3. Il résulte de l'instruction que le représentant de la SC JCJ, lors de la procédure de vérification de comptabilité, a affirmé que des virements bancaires à destination de la SCI JCAL, enregistrés au débit du compte courant ouvert au nom de cette société dans la comptabilité de la SC JCJ, correspondaient à des avances de trésorerie consenties par la SC JCJ à la SCI JCAL pour lui permettre de rembourser les échéances du prêt souscrit lors de l'acquisition d'un bien immobilier le 4 août 2011 et que le remboursement de ces avances interviendrait avant l'extinction de l'usufruit temporaire, en 2029 ou lors de la cession de l'immeuble acquis en 2011. Le représentant de la société contrôlée a toutefois précisé qu'il n'avait pas été conclu de contrat de prêt entre les deux sociétés ni de convention de répartition des résultats de la société JCAL entre la société usufruitière et les associés nus-propriétaires et le vérificateur a constaté que les statuts de la SCI JCAL ne comportaient aucune stipulation à cet effet et qu'aucune rémunération n'avait été prévue et aucun intérêt comptabilisé. Dès lors que les époux B, nus-propriétaires des parts sociales de la SCI JCAL, sont associés de cette société, qualité que ne possède pas la SC JCJ, simple usufruitière de la SCI JCAL, il appartenait aux seuls époux B d'avancer à la SCI JCAL les fonds nécessaires au règlement des échéances de l'emprunt immobilier souscrit par elle pour l'acquisition d'un bien immobilier qu'elle n'était pas en mesure d'assumer. La SC JCJ n'a donc fait que s'interposer entre la SCI JCAL et les requérants, bénéficiaires réels des virements bancaires effectués en vue de permettre le règlement des échéances de l'emprunt immobilier. Les sommes correspondant auxdits virements, dont il n'est pas allégué qu'elles aient été mises en réserve ou incorporées au capital de la SCI JCAL et dont le montant n'est pas contesté, constituent dès lors pour les époux B un revenu distribué au sens du a de l'article 111 du code général des impôts.

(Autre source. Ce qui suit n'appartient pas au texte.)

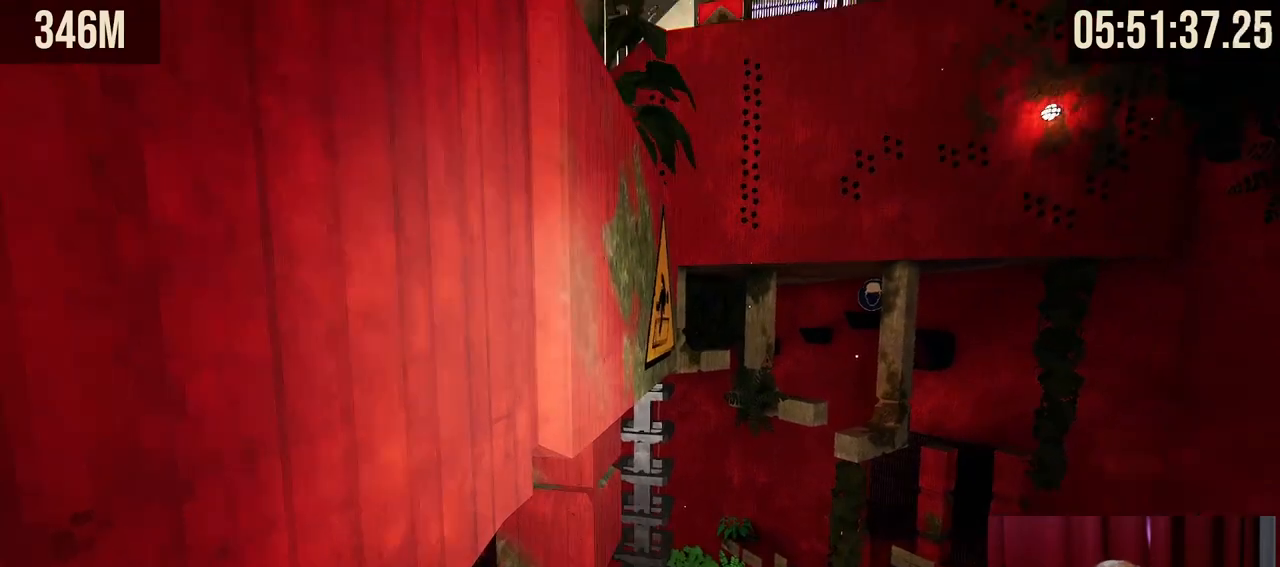
{"keys": ["shift"], "mouse": [], "events": [[67, "d", "down"], [267, "d", "up"]]}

4. Il résulte de ce qui précède que M. et Mme B ne sont pas fondés à demander la décharge des impositions contestées. Leurs conclusions présentées au titre de l'article L. 761-1 du code de justice administrative doivent être rejetées par voie de conséquence.

DECIDE :

Article 1er : La requête de M. et Mme B est rejetée.

Article 2 : Le présent jugement sera notifié à M. C B, Mme A B et au directeur départemental des finances publiques du Doubs.

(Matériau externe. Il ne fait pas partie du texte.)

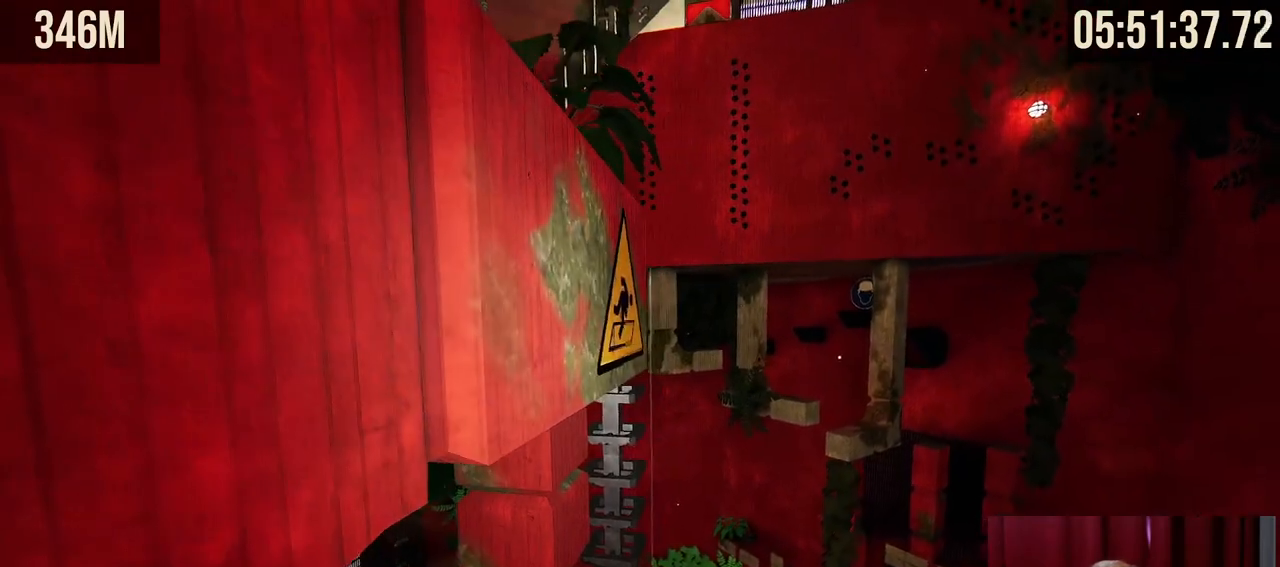
{"keys": ["shift"], "mouse": [], "events": []}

Délibéré après l'audience du 11 octobre 2022 à laquelle siégeaient :

- M. Trottier, président,

- Mme Guitard, première conseillère,

- Mme Diebold, première conseillère.

Rendu public par mise à disposition au greffe, le 8 novembre 2022.

La rapporteure,

F. GuitardLe président,

T. Trottier

La greffière,

E. Cartier

La République mande et ordonne au ministre de l'économie, des finances, et de la souveraineté industrielle et numérique, en ce qui le concerne, ou à tous commissaires de justice à ce requis, en ce qui concerne les voies de droit commun contre les parties privées, de pourvoir à l'exécution de la présente décision.